## EXERCISE INSTRUCTIONS
Please extract every line in the records below that contains the word "reads", copying each line in full. Case counts, so only lines whose capitals match count.

## TASK MATERIAL
____________
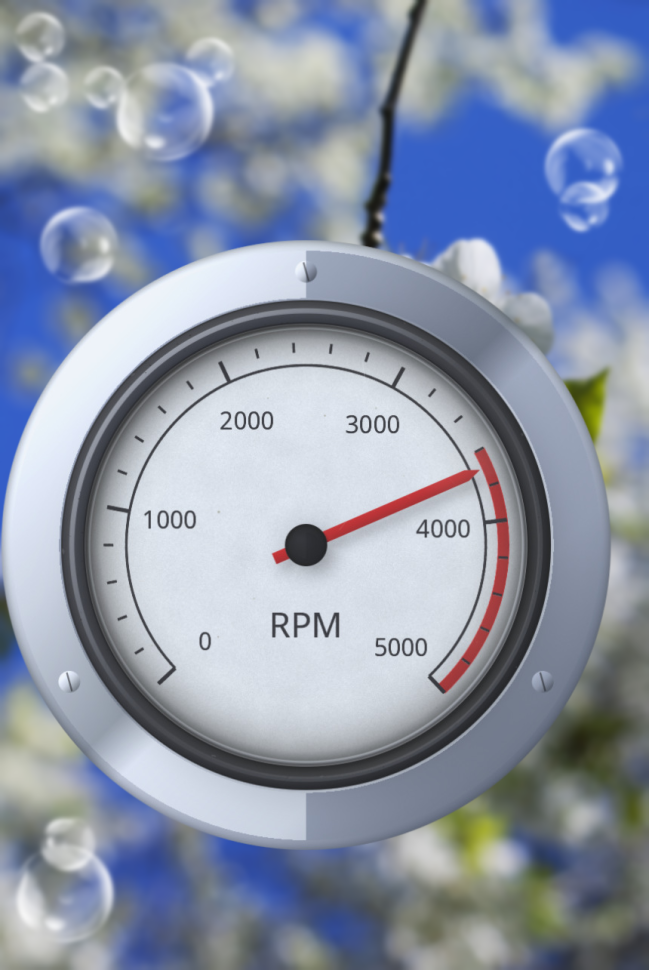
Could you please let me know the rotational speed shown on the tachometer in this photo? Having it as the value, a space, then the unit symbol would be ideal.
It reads 3700 rpm
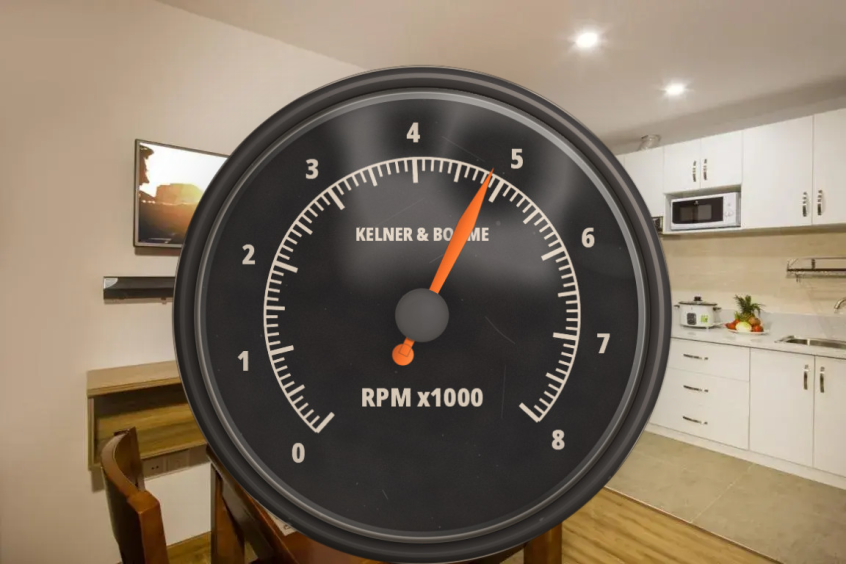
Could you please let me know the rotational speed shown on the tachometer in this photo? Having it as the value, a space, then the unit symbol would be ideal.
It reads 4850 rpm
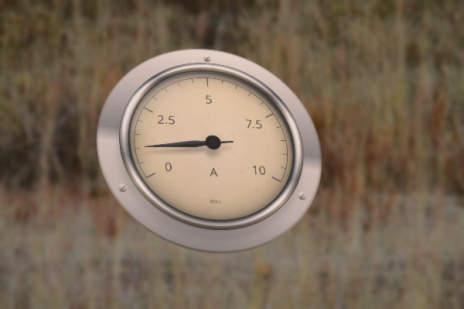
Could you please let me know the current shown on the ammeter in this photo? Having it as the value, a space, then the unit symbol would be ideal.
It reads 1 A
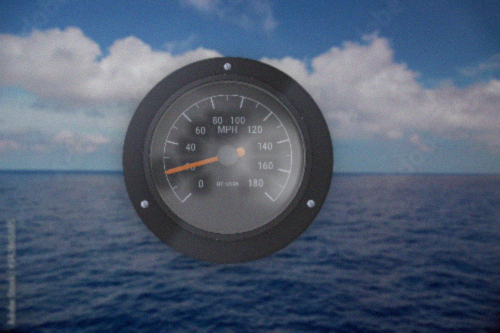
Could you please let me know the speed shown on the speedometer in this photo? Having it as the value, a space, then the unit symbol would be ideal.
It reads 20 mph
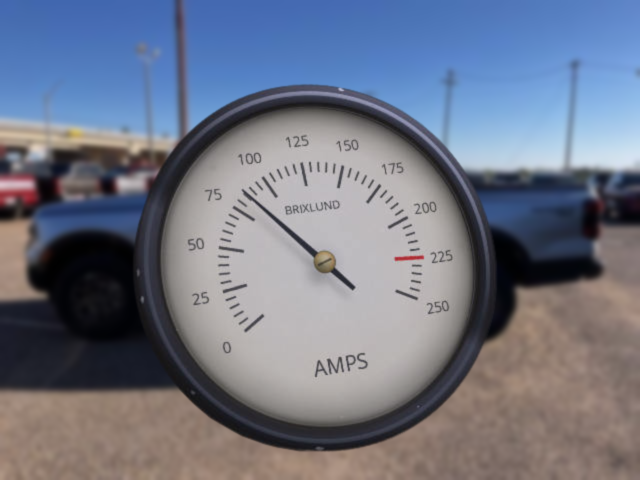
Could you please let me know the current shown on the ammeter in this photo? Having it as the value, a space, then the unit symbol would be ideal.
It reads 85 A
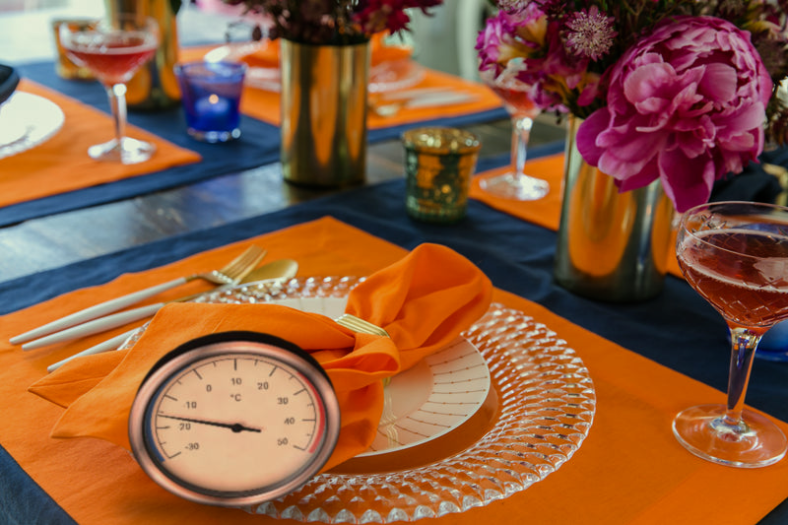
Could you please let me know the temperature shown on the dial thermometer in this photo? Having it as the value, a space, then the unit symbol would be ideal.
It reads -15 °C
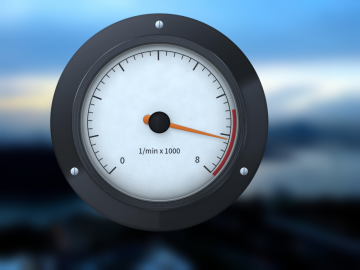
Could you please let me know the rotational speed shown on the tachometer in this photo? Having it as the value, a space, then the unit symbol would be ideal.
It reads 7100 rpm
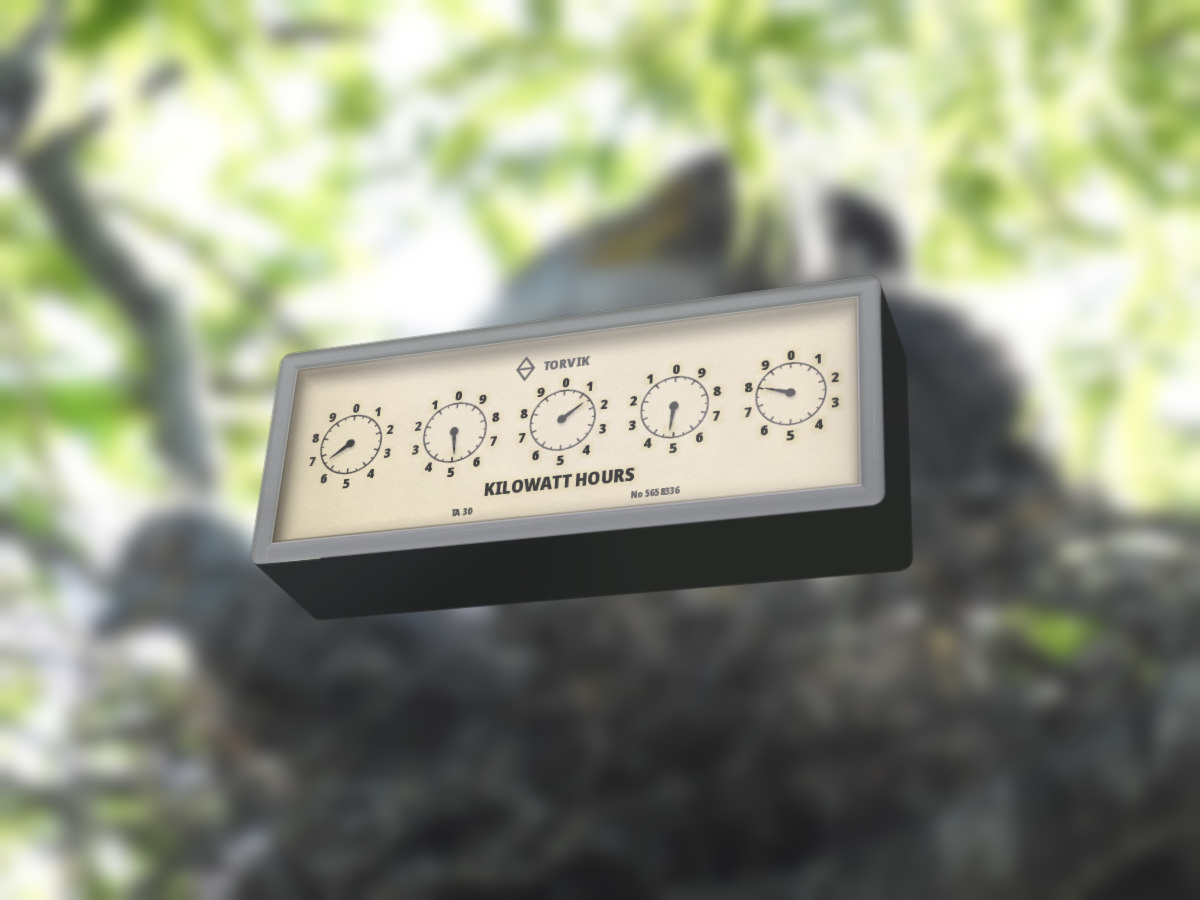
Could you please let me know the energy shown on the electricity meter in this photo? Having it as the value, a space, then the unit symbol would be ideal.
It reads 65148 kWh
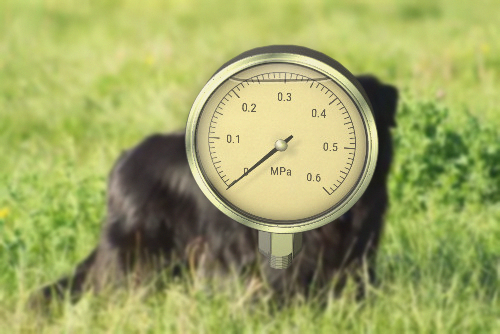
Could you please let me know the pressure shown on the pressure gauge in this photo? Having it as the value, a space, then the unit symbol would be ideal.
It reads 0 MPa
____________
## RESPONSE FOR THIS EXERCISE
It reads 3700 rpm
It reads 4850 rpm
It reads 1 A
It reads 20 mph
It reads 85 A
It reads -15 °C
It reads 7100 rpm
It reads 65148 kWh
It reads 0 MPa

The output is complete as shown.